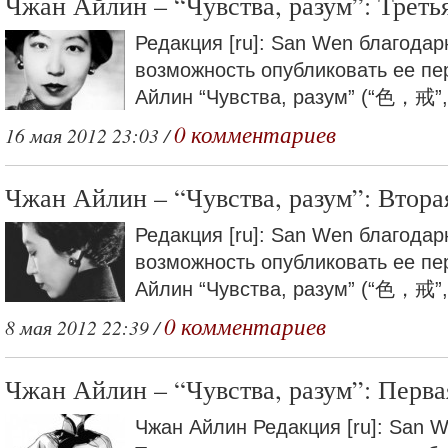
Чжан Айлин – “Чувства, разум”: Треть
Редакция [ru]: San Wen благода
возможность опубликовать ее пе
Айлин “Чувства, разум” (“色，戒”,.
0 комментариев
16 мая 2012 23:03 /
Чжан Айлин – “Чувства, разум”: Втора
Редакция [ru]: San Wen благода
возможность опубликовать ее пе
Айлин “Чувства, разум” (“色，戒”,.
0 комментариев
8 мая 2012 22:39 /
Чжан Айлин – “Чувства, разум”: Перва
Чжан Айлин Редакция [ru]: San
————
The number of lines in the data that hold "разум" is all that should be given.

5